Sucedió durante la juventud de Rabí Iosef Itzjak, cuando el régimen Zarista todavía gobernaba Rusia. Un nuevo decreto contra la comunidad judía saldría a la luz, y apuntaba a cambios forzados en la estructura del rabinato y la educación judía. Rabí Sholom DovBer (el quinto Lubavitcher Rebe) envió a su hijo, Rabí Iosef Itzjak, a la capital rusa- Petersburgo- para impedir que el decreto se promulgase. Cuando Rabí Iosef Itzjak preguntó por cuánto tiempo debía quedarse en Petersburgo, su padre contestó: “Al punto de Mesirut Nefesh, auto-sacrificio.”

Al llegar a Petersburgo, Rabí Iosef Itzjak supo que el decreto ya había llegado al escritorio de Stalinin, el ministro del interior y hombre más poderoso en el Imperio ruso. La inteligencia del Zar gobernante (o la falta de ella) hizo que fuera una figura virtual para cualquier ministro que el clima político prevaleciente favoreciera; en ese entonces, Su Alteza era llevado por la nariz por el Ministro Stalinin, un tirano sin corazón y antisemita rabioso, que era personalmente responsable de muchos de los devastadores pogrom que eran “preparados” contra los judíos de Rusia.
En Petersburgo vivía un gran estudioso, maestro y mentor del Ministro del Interior. Rabí Iosef Itzjak tuvo éxito en impresionar favorablemente a este hombre por el alcance y profundidad de su conocimiento. Varias tardes, se reunieron y charlaron por horas en el estudio del anciano profesor.

Un día, Rabí Iosef Itzjak le dijo el propósito de su estancia en Petersburgo a su nuevo amigo y le rogó que lo ayudara a localizar al Ministro del Interior. El anciano contestó: “Hablar con él sería inútil. Él tiene un corazón cruel y malévolo, y he perdido hace muchos años todo contacto con esta vil criatura. Pero hay una cosa que puedo hacer por ti. Debido a que soy el mentor de Stalinin, se me ha concedido un pase de entrada permanente a las oficinas del Ministerio. No necesito explicarte las consecuencias que sufriremos ambos, si eres atrapado. Pero te ayudaré.”
Cuando Rabí Iosef Itzjak presentó el pase al Ministerio, el guardia estaba confundido: ¡Pocos eran los ministros que poseían semejante privilegio, y este joven jasid con barba y vestimenta jasídica, poseía uno!. Pero el pase estaba en orden, y le permitió pasar.
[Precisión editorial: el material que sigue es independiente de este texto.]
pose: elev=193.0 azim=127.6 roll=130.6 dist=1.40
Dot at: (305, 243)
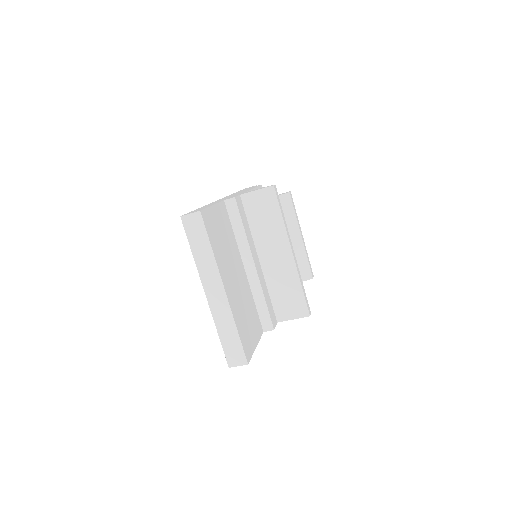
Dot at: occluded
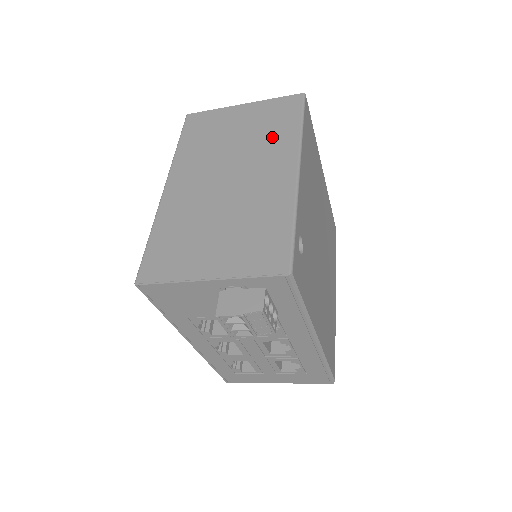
Rabí Iosef Itzjak entró al edificio y buscó la oficina de Stalinin. Todos lo miraban extrañados. Pronto localizó la oficina del ministro al final de un imponente vestíbulo en el cuarto piso. Rabí Iosef Itzjak caminó hacia la oficina y el propio Stalinin salió. El hijo del Rebe y el ministro del interior casi se cruzaron. Rabí Iosef Itzjak abrió la puerta, y entró a la oficina.
Después de una rápida búsqueda, localizó los documentos del decreto en el escritorio de Stalinin. Había allí dos sellos, con las palabras ‘ APROBADO’ o ‘RECHAZADO’ con la firma del ministro. Rápidamente, Rabí Iosef Itzjak estampó el decreto con el sello ‘RECHAZADO’ e insertó los papeles entre un montón de documentos vedados que estaban en una bandeja en el escritorio. Salió del cuarto, cerró la puerta, y dejó el edificio.